In-context learning

Appears in 4 papers

Performing a task by providing examples in the prompt, without updating model weights.

As used in Paper 10 — Improving Language Understanding by Generative Pre-Training →

Performing a task by providing examples in the prompt, without updating model weights. GPT-3 demonstrated this; it was not a feature of GPT-1.

As used in Paper 12 — Language Models are Few-Shot Learners →

Learning a task from examples provided in the prompt, without updating the model's weights. The model uses attention to recognize patterns in the examples and applies them to new inputs. This is the central mechanism of GPT-3.

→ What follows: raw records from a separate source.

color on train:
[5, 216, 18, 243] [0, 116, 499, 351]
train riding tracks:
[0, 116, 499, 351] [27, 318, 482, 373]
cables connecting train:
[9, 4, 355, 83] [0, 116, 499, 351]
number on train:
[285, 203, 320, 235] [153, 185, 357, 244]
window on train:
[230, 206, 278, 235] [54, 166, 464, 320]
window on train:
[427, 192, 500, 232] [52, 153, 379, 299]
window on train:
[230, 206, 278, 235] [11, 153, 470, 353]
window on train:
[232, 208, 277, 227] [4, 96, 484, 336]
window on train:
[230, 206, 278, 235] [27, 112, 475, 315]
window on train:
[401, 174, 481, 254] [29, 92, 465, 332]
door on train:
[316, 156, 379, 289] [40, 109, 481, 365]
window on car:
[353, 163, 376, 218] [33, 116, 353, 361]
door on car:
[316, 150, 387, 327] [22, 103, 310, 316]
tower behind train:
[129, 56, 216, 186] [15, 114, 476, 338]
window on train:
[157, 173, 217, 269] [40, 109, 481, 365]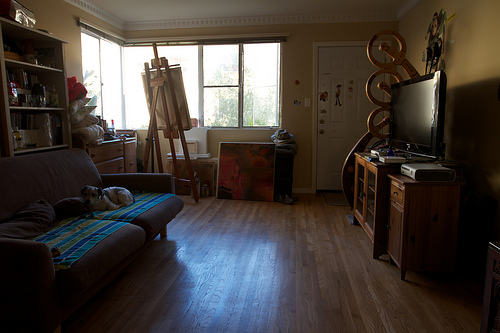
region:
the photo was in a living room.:
[14, 0, 490, 326]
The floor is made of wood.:
[97, 179, 469, 329]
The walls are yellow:
[1, 0, 491, 242]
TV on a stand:
[345, 62, 455, 166]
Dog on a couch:
[68, 176, 144, 210]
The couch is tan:
[5, 143, 189, 325]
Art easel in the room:
[125, 31, 217, 209]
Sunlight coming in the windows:
[63, 30, 296, 137]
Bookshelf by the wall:
[0, 18, 100, 192]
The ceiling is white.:
[53, 0, 428, 26]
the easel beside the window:
[137, 49, 214, 204]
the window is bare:
[186, 47, 296, 129]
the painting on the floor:
[208, 137, 310, 216]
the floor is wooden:
[3, 175, 493, 327]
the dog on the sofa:
[77, 170, 141, 223]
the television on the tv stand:
[373, 77, 468, 199]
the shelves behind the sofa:
[2, 50, 76, 140]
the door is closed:
[310, 42, 390, 207]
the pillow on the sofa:
[12, 194, 72, 246]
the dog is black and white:
[77, 170, 150, 225]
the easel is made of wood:
[130, 51, 215, 203]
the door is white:
[307, 31, 412, 198]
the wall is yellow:
[0, 0, 497, 177]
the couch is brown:
[0, 134, 197, 306]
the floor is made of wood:
[33, 169, 485, 330]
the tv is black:
[378, 54, 464, 185]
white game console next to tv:
[389, 149, 450, 197]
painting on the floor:
[202, 131, 286, 213]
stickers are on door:
[309, 56, 373, 129]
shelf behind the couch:
[0, 14, 82, 181]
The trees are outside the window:
[173, 28, 308, 159]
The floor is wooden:
[165, 229, 330, 326]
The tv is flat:
[372, 58, 487, 221]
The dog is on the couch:
[31, 152, 176, 273]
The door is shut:
[299, 31, 386, 197]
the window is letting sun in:
[134, 35, 231, 225]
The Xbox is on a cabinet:
[391, 153, 463, 227]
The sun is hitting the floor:
[166, 222, 271, 327]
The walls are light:
[286, 38, 328, 184]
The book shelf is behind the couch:
[4, 20, 94, 163]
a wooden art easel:
[137, 56, 201, 197]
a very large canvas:
[143, 65, 192, 134]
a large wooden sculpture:
[337, 34, 418, 204]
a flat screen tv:
[389, 68, 448, 164]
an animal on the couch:
[85, 180, 133, 211]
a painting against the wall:
[216, 139, 281, 205]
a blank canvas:
[182, 140, 200, 155]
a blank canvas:
[177, 122, 207, 154]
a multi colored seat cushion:
[35, 203, 143, 285]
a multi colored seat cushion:
[83, 171, 180, 234]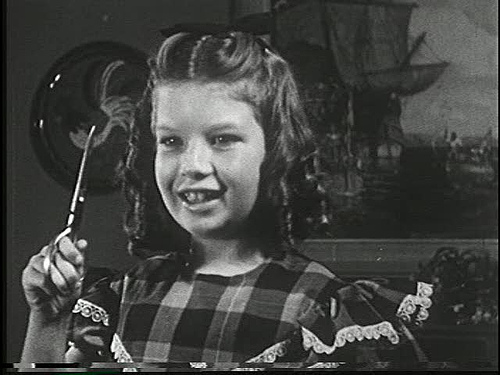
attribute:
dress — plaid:
[77, 236, 397, 368]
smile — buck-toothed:
[176, 185, 227, 211]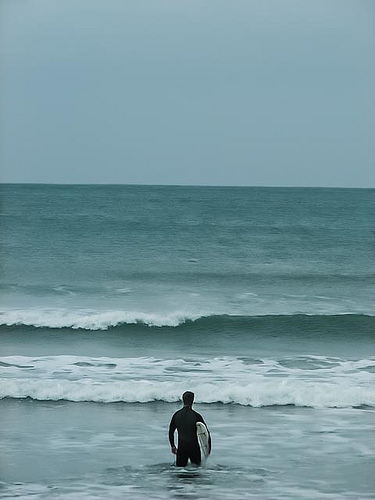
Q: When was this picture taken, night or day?
A: During the Day.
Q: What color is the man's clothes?
A: Black.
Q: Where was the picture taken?
A: At the beach.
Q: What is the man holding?
A: A surfboard.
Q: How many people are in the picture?
A: One.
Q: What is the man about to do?
A: Surf.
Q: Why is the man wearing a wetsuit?
A: The water is cold.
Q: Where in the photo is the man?
A: Bottom center.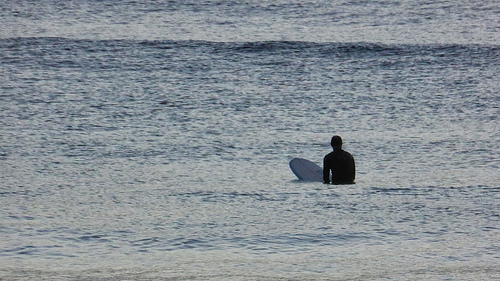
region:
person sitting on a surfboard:
[275, 125, 361, 193]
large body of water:
[2, 1, 498, 280]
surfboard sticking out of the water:
[289, 151, 318, 183]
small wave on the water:
[12, 21, 499, 65]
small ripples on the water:
[30, 68, 165, 121]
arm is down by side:
[314, 153, 334, 183]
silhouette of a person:
[311, 123, 367, 193]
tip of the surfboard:
[284, 150, 312, 176]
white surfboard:
[282, 150, 324, 186]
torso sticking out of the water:
[317, 132, 360, 189]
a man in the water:
[288, 130, 360, 200]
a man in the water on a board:
[285, 130, 352, 200]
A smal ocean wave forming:
[65, 10, 480, 110]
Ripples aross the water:
[55, 65, 285, 200]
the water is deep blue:
[35, 130, 185, 240]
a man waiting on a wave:
[281, 117, 373, 203]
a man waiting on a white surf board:
[287, 132, 357, 188]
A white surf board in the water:
[280, 155, 320, 187]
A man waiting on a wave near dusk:
[285, 116, 369, 208]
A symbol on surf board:
[290, 158, 323, 180]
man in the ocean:
[324, 124, 363, 189]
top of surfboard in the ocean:
[283, 150, 324, 185]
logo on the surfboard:
[316, 165, 323, 180]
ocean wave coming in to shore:
[22, 28, 482, 72]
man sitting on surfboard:
[278, 134, 371, 203]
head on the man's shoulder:
[327, 135, 347, 146]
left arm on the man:
[322, 151, 331, 185]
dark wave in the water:
[160, 93, 187, 113]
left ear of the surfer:
[326, 140, 333, 145]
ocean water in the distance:
[96, 7, 441, 104]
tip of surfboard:
[283, 153, 334, 184]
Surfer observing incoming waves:
[316, 131, 361, 188]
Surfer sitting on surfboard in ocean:
[285, 130, 360, 192]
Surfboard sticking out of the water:
[283, 150, 326, 190]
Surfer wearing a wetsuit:
[318, 132, 360, 187]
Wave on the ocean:
[3, 30, 495, 74]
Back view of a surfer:
[317, 131, 359, 187]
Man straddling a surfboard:
[284, 130, 362, 190]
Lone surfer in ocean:
[3, 41, 493, 259]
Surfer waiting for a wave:
[285, 130, 362, 187]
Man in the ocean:
[321, 135, 355, 184]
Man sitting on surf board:
[322, 134, 356, 184]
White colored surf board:
[287, 156, 336, 182]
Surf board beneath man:
[287, 158, 344, 182]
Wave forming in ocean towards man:
[2, 36, 483, 69]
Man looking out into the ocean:
[324, 134, 356, 187]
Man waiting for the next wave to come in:
[324, 134, 357, 184]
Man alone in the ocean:
[323, 134, 357, 184]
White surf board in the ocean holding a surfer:
[289, 157, 347, 182]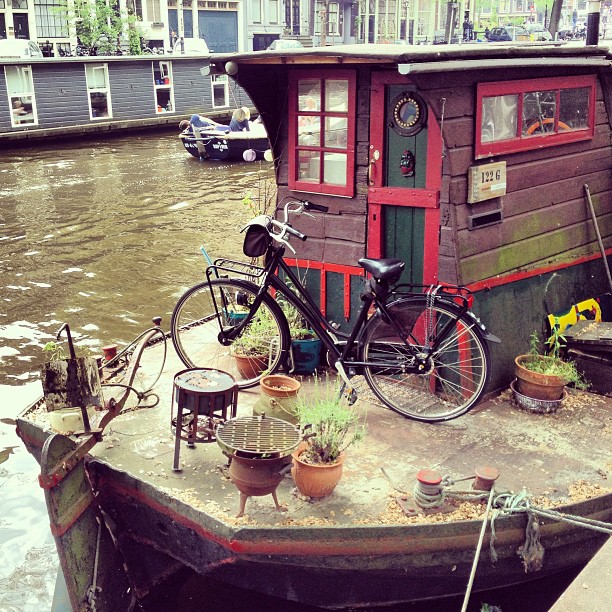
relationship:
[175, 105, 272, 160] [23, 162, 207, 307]
boat in water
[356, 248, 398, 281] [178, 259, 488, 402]
seat on bike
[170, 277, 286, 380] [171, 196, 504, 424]
tire on bicycle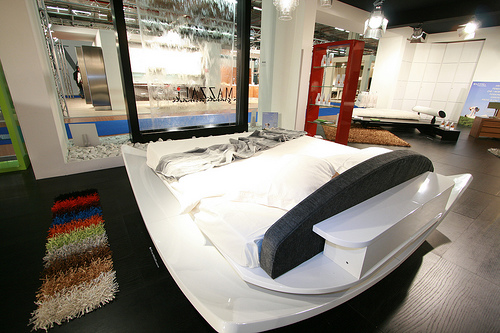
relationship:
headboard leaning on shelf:
[247, 151, 436, 281] [312, 170, 455, 278]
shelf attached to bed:
[312, 170, 455, 278] [118, 129, 473, 332]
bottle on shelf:
[319, 53, 326, 67] [311, 65, 350, 70]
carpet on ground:
[29, 185, 119, 332] [0, 122, 498, 332]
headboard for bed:
[247, 151, 436, 281] [118, 129, 473, 332]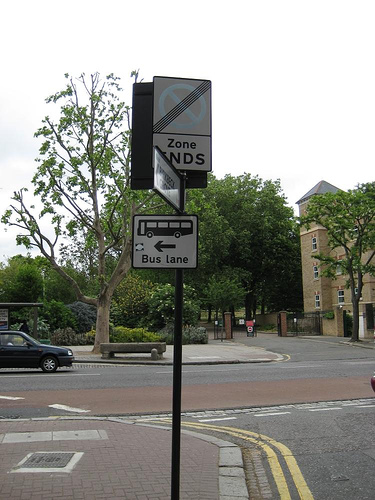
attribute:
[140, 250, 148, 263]
letter — black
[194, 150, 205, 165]
letter — black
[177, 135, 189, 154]
letter — black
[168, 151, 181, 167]
letter — black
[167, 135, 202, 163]
letter — black 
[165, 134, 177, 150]
letter — black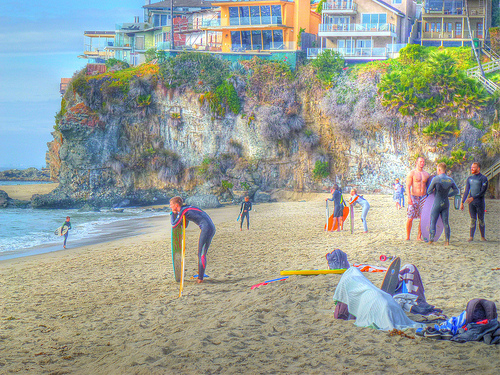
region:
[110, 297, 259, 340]
sand on the shore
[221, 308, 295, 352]
marks in the gray sand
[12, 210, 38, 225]
blue water in the ocean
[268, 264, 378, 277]
yellow board on the sand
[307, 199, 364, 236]
orange board in hand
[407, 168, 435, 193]
muscles on man's chest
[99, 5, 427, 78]
houses perched on rock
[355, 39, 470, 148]
yellow flowers growing on rocks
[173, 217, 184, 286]
surfboard is colorful and bright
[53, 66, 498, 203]
cliff is huge and rocky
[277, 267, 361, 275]
yellow surfboard is on the ground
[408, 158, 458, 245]
men are talking to each other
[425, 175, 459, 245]
man is wearing a wet suit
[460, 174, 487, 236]
man is wearing a wet suit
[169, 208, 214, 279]
man is wearing a wet suit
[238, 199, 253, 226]
man is wearing a wet suit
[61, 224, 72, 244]
man is wearing a wet suit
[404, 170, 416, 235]
the man is built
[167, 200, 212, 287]
man is leaning on board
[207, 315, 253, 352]
sand is brown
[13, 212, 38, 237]
the water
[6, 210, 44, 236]
the ocean water is blue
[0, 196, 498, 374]
man with surfboard standing on the sand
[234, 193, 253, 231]
man is wearing a wetsuit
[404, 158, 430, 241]
man is wearing multi colored swim trunks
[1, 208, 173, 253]
man walking out of the water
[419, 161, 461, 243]
man holding purple boogie board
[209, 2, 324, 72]
windows on yellow house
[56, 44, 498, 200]
stairs leading up the cliff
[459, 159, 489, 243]
man is wearing a wetsuit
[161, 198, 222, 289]
A man is standing next to his surfboard.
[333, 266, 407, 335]
A person is laying on the beach covered in a towel.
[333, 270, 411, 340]
The towel is white.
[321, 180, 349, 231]
A person is standing next to a red surfboard.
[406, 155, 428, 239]
A tall shirtless man is speaking to another man.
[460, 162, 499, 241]
A man is standing wearing a black wet suit.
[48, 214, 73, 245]
A man is just coming out of the water.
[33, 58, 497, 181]
A rocky cliff is by the water on the beach.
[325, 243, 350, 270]
A bag is left on the sandy beach.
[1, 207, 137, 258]
You can see the water in the distance.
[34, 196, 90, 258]
a surfer is getting out the sea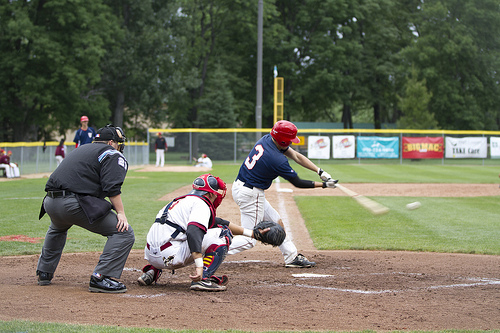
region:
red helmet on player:
[264, 114, 299, 145]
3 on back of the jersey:
[245, 136, 262, 177]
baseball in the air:
[404, 194, 425, 214]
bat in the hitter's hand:
[326, 179, 387, 217]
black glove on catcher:
[256, 220, 284, 248]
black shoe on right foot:
[281, 254, 322, 267]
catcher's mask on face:
[193, 171, 225, 202]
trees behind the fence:
[1, 4, 127, 94]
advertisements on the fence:
[312, 135, 496, 161]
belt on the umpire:
[38, 187, 81, 201]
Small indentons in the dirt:
[20, 286, 56, 311]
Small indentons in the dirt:
[72, 295, 126, 321]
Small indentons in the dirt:
[150, 298, 207, 325]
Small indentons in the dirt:
[233, 294, 313, 318]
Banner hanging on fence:
[307, 131, 334, 168]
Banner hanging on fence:
[324, 129, 349, 164]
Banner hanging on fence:
[355, 127, 399, 164]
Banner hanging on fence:
[393, 130, 439, 166]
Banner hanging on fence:
[443, 132, 485, 160]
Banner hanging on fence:
[490, 131, 497, 154]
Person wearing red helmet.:
[275, 108, 309, 148]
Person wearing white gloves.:
[313, 163, 350, 216]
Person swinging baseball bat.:
[313, 157, 355, 215]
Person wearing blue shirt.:
[245, 136, 293, 193]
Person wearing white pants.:
[247, 193, 274, 220]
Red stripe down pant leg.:
[246, 195, 266, 222]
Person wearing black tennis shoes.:
[289, 253, 318, 273]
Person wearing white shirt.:
[166, 203, 201, 225]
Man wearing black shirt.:
[53, 143, 117, 185]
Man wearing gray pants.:
[31, 213, 113, 246]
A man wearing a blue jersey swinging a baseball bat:
[232, 120, 387, 265]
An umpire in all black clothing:
[36, 125, 133, 292]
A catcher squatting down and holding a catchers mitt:
[141, 173, 286, 294]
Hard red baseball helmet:
[268, 119, 306, 143]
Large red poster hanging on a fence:
[401, 133, 446, 160]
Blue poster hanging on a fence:
[355, 135, 400, 161]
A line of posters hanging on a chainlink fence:
[306, 133, 499, 160]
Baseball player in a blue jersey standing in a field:
[73, 115, 99, 148]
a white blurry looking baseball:
[403, 199, 422, 210]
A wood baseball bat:
[327, 176, 390, 213]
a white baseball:
[408, 200, 420, 212]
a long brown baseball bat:
[332, 180, 389, 218]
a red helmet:
[270, 120, 300, 142]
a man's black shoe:
[88, 273, 126, 293]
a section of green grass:
[295, 193, 497, 254]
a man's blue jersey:
[239, 124, 296, 188]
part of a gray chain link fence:
[150, 128, 250, 162]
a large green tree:
[381, 0, 498, 125]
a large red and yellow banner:
[401, 137, 445, 158]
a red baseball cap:
[78, 113, 91, 122]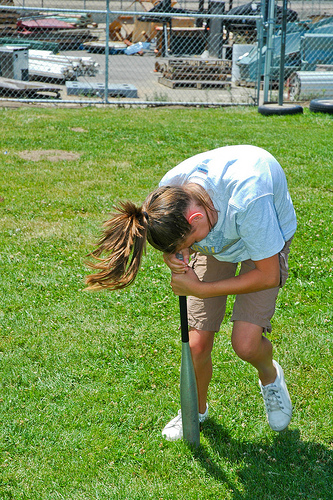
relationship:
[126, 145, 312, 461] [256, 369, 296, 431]
woman wearing shoe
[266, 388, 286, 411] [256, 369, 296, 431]
shoestring on shoe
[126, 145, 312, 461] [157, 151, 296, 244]
woman wears shirt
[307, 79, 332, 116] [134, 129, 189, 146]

As used in Paper 14 — Chain-of-Thought Prompting Elicits Reasoning in Large Language Models →

The ability of a language model to learn from examples in its input context (the prompt) without updating its weights. CoT is a form of in-context learning where the model learns a reasoning pattern from the provided examples and applies it to new problems. This is distinct from fine-tuning, which modifies model weights.

As used in Paper 15 — Training Language Models to Follow Instructions with Human Feedback →

The ability of a language model to learn from examples in its input context (the prompt) without weight updates. Related but distinct from the learning in this paper, which uses explicit training procedures (SFT, RM, RL) over many examples.